Right when you thought it was safe to stride city streets, this weekend brings Lollapalooza. Yes, Austin and Brooklyn are about to barf up their hipsters all over us...again. I survived Pitchfork. I survived because there is definitely an audience breach afoot. There exists an audience which loves the music for the music, an audience which is growing as exponentially as the hipsters are. I believe music and culture will survive the hipsters mad attempt to co-opt everybody's childhood for their own. I have hope.

But some of you may be wondering, "What is a hipster and why should I be scared?"

Adbusters provides the answer. The new issue has a well-written article titled, "Hipster: The Dead End of Western Civilization".

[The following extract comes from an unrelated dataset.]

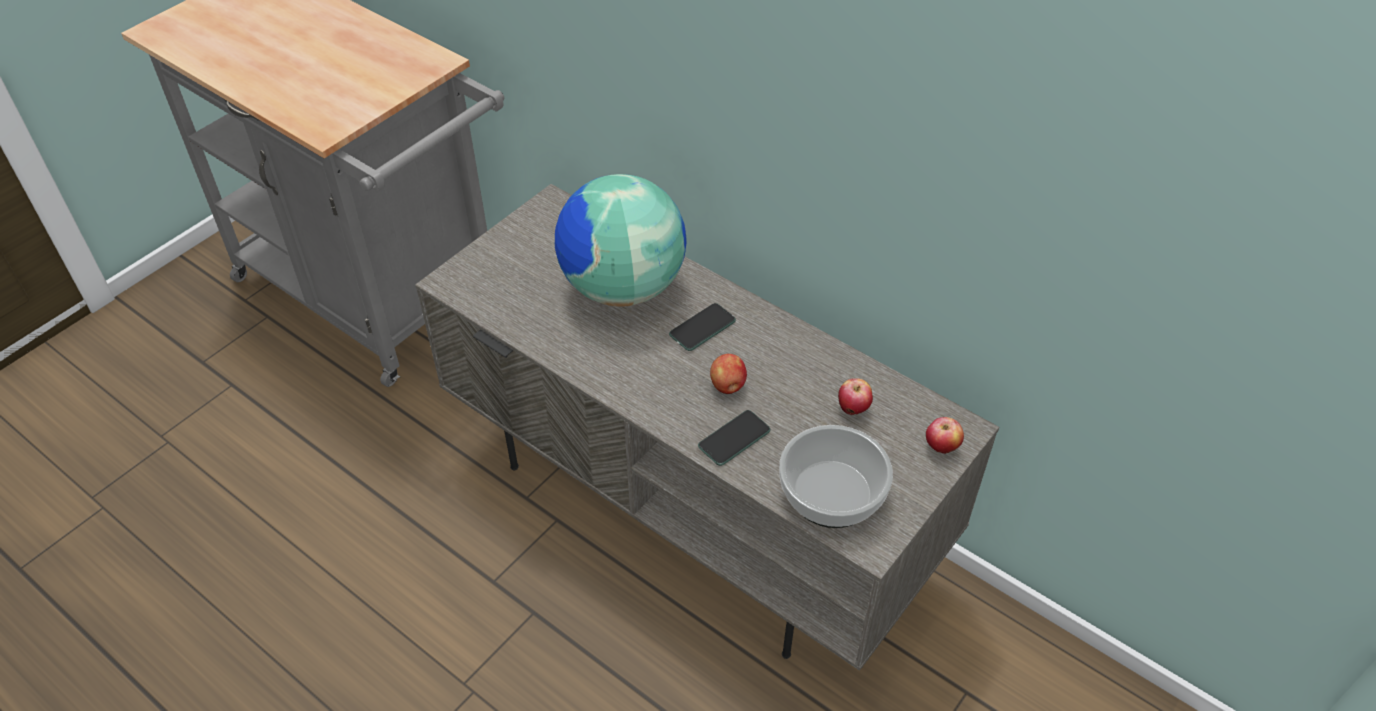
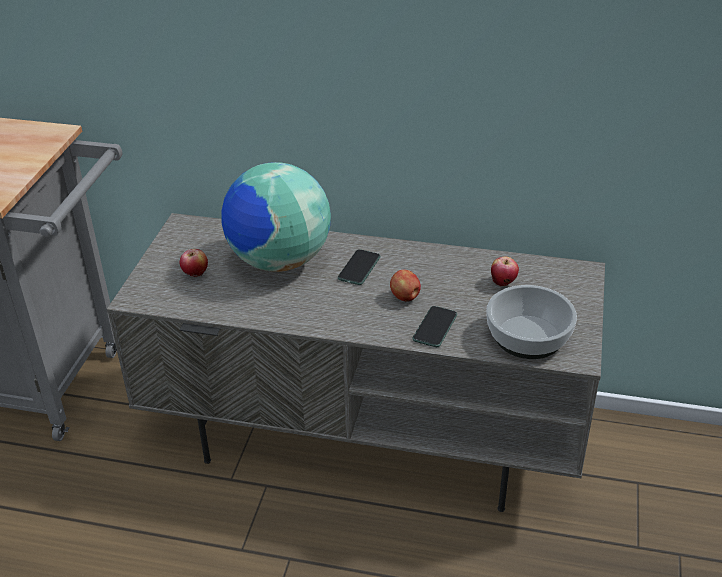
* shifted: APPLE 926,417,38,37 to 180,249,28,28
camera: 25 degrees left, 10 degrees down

Hipsterdom is the first “counterculture” to be born under the advertising industry’s microscope, leaving it open to constant manipulation but also forcing its participants to continually shift their interests and affiliations. Less a subculture, the hipster is a consumer group – using their capital to purchase empty authenticity and rebellion. But the moment a trend, band, sound, style or feeling gains too much exposure, it is suddenly looked upon with disdain. Hipsters cannot afford to maintain any cultural loyalties or affiliations for fear they will lose relevance.

Excellent! Clap, clap! Growing up, going to Metro all ages shows, was not a happy time in my life. I wouldn't repeat a day of my adolescence for all the money in the world. When I went to the shows, I didn't think I was cool. I was looking for something to communicate why I didn't fit in. What I loved about the indie scene of the early to mid-90s is that there were all kinds of people invited. Everyone brought their own knowledge.

Hipsters breed out these differences. Everything about them is manufactured, because they've never learned appreciation. Their taste has not been developed and, stunted, it's rotting. They are true culture zombies. If you value art, you must make sure they are ignored and remain in their ghettos.